Un ancien cadre de PASTEF révèle sa désillusion face au leadership d’Ousmane Sonko
Un ancien cadre de PASTEF affirme n’avoir jamais intégré le mouvement dans l’espoir d’obtenir un poste, des privilèges ou des honneurs. Son engagement initial était guidé par une conviction inébranlable : contribuer à l’édification d’un Sénégal fondé sur la justice, la transparence et le respect scrupuleux de l’État de droit.
Il se remémore les années de lutte intense, marquées par des rencontres discrètes, des pressions et de nombreux sacrifices. Il a été témoin de l’abnégation de nombreux militants, hommes et femmes, prêts à sacrifier leur confort, voire leur sécurité, pour un idéal collectif.
Lorsque le projet politique de PASTEF a accédé au pouvoir, il a sincèrement cru que les défis majeurs étaient surmontés. L’heure semblait enfin propice à une gouvernance empreinte d’humilité, respectueuse des institutions et dédiée exclusivement au service du peuple sénégalais. Cependant, ses certitudes se sont progressivement érodées.
Selon son expérience, le dialogue interne a progressivement décliné. Toute divergence d’opinion est devenue suspecte. L’esprit critique, pilier essentiel de toute organisation démocratique, semblait de moins en moins toléré. Face à cette situation, beaucoup ont préféré le silence, tandis que d’autres ont quitté le mouvement, parfois par épuisement, parfois par profonde déception.
C’est à ce moment précis qu’il a réalisé que le danger principal ne provenait plus uniquement des adversaires politiques. Il pouvait désormais émaner du fonctionnement interne du parti lui-même.
Il a ensuite observé une divergence grandissante entre deux visions de l’exercice du pouvoir. D’une part, celle d’un Président de la République assumant pleinement les responsabilités conférées par la Constitution. D’autre part, celle d’un leadership politique dont l’influence lui paraissait excéder le rôle d’un simple chef de parti.

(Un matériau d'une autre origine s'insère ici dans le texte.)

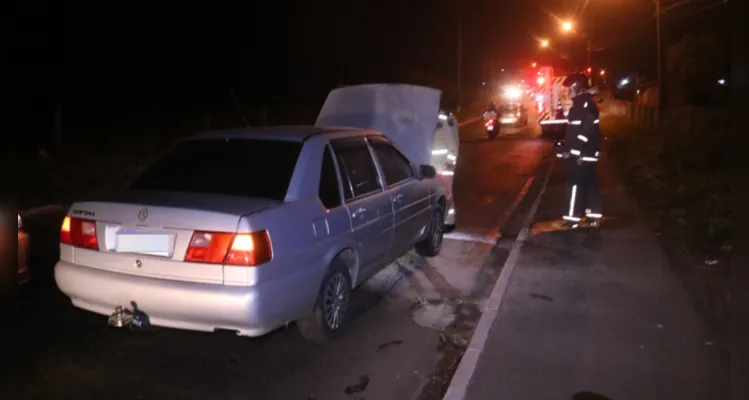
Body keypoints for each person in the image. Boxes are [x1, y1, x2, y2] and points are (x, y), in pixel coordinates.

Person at [557, 73, 602, 228]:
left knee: (574, 186)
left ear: (576, 87)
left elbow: (586, 132)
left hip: (582, 155)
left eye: (570, 88)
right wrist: (564, 146)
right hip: (586, 154)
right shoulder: (584, 105)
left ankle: (572, 220)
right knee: (589, 185)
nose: (569, 92)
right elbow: (575, 133)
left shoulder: (583, 106)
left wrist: (574, 152)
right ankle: (593, 216)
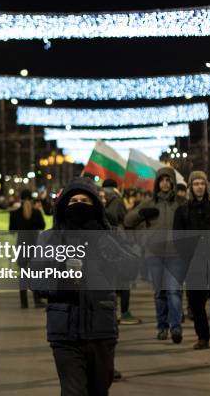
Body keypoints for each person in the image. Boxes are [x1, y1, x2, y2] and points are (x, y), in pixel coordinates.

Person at [31, 177, 128, 396]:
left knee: (99, 390)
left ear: (96, 204)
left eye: (85, 200)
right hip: (64, 331)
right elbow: (34, 279)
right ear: (64, 205)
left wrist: (104, 242)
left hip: (101, 328)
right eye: (73, 200)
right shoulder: (49, 238)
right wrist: (61, 283)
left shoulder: (109, 235)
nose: (79, 204)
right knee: (73, 391)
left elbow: (129, 270)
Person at [125, 167, 184, 343]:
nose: (165, 183)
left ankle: (175, 328)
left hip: (176, 255)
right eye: (162, 180)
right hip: (154, 255)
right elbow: (128, 221)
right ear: (157, 183)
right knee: (160, 293)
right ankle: (162, 327)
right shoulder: (149, 203)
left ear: (172, 183)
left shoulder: (181, 204)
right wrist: (141, 215)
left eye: (168, 180)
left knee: (174, 291)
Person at [173, 171, 210, 349]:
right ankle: (203, 336)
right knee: (196, 303)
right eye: (196, 183)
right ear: (191, 187)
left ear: (207, 186)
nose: (199, 187)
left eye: (202, 183)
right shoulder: (182, 211)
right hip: (194, 264)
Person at [102, 179, 141, 326]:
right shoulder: (113, 202)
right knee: (119, 281)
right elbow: (124, 220)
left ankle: (119, 312)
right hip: (113, 243)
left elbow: (124, 220)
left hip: (114, 242)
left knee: (120, 281)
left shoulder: (112, 202)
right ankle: (117, 312)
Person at [10, 189, 46, 308]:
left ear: (20, 199)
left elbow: (12, 231)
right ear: (31, 199)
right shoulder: (36, 213)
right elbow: (42, 226)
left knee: (23, 275)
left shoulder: (14, 214)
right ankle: (37, 300)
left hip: (21, 245)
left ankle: (24, 302)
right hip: (34, 244)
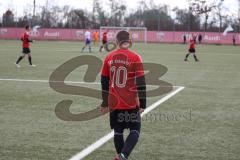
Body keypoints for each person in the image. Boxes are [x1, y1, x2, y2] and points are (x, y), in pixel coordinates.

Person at [100, 30, 146, 160]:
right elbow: (141, 82)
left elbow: (104, 82)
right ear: (130, 41)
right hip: (130, 102)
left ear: (116, 41)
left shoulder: (108, 57)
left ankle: (121, 156)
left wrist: (104, 103)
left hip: (114, 103)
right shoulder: (135, 57)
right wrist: (143, 103)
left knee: (118, 131)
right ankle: (123, 155)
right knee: (135, 129)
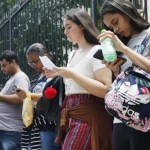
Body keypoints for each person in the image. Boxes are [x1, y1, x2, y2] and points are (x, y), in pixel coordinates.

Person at [44, 8, 113, 150]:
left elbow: (106, 89)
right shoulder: (72, 54)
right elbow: (77, 81)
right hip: (69, 115)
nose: (65, 32)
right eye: (64, 28)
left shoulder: (97, 50)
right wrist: (58, 73)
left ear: (82, 25)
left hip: (88, 114)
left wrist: (71, 74)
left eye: (69, 27)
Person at [98, 0, 150, 150]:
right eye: (111, 27)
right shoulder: (123, 43)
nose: (115, 29)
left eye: (115, 22)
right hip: (121, 117)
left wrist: (124, 49)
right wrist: (115, 71)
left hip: (144, 116)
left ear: (126, 12)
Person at [17, 43, 62, 150]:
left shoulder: (57, 74)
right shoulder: (41, 77)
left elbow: (51, 97)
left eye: (35, 62)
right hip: (38, 126)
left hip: (50, 125)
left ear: (45, 56)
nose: (34, 66)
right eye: (31, 63)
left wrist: (29, 95)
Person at [0, 50, 30, 150]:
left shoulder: (20, 77)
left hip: (10, 130)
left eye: (4, 65)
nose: (2, 69)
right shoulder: (12, 79)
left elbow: (20, 98)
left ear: (13, 62)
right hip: (5, 129)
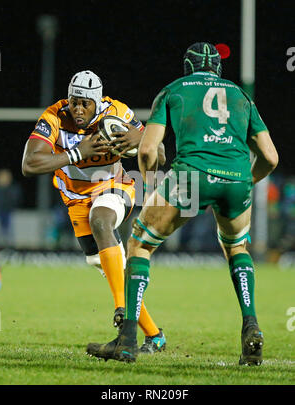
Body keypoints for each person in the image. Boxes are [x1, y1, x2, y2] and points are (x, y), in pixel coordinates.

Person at [89, 43, 279, 365]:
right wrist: (245, 182)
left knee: (139, 245)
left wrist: (150, 187)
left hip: (191, 177)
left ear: (188, 67)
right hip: (235, 176)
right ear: (218, 69)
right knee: (237, 249)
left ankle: (128, 340)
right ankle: (251, 327)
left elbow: (148, 150)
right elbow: (271, 157)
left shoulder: (173, 90)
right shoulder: (240, 96)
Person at [22, 70, 166, 354]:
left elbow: (160, 154)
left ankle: (122, 311)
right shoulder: (54, 117)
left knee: (101, 221)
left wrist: (141, 139)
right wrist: (78, 152)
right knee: (107, 267)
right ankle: (154, 335)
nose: (77, 108)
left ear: (97, 102)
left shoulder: (118, 113)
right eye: (74, 101)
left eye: (84, 103)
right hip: (75, 198)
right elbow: (29, 164)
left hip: (114, 186)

À ses yeux, cette dualité était vouée à générer des tensions insoutenables à long terme.
Le Sénégal n’a pas élu un homme providentiel, mais a choisi de confier son destin à des institutions républicaines. Dans une République, aucune personnalité, quelle que soit sa popularité, ne devrait, selon lui, primer sur les règles fondamentales de l’État.
Pendant que les débats se concentrent sur des individualités, les préoccupations quotidiennes des Sénégalais persistent : le coût de la vie, l’emploi des jeunes, l’accès à l’éducation et à la santé, le développement agricole, l’investissement et la création de richesses. C’est sur ces enjeux cruciaux que l’action publique devrait se focaliser.
Son engagement n’a jamais été un serment de fidélité envers une personne. Il a toujours été un engagement inconditionnel envers des principes.
Les hommes sont éphémères.
La République demeure.
Les institutions perdurent.
Et lorsque la loyauté envers une personnalité commence à supplanter la fidélité à la République, il incombe à chacun de s’interroger en toute conscience.
Il ne rédige pas ces lignes par amertume, mais avec une profonde gravité. Il refuse de renoncer aux valeurs qui l’ont initialement poussé à s’engager.
Il continuera de servir le Sénégal avec la même exigence : exprimer ce qu’il estime juste, défendre les institutions et placer l’intérêt national au-dessus de toute considération partisane.
L’histoire jugera les actions des hommes.
La conscience, quant à elle, opère son jugement chaque jour.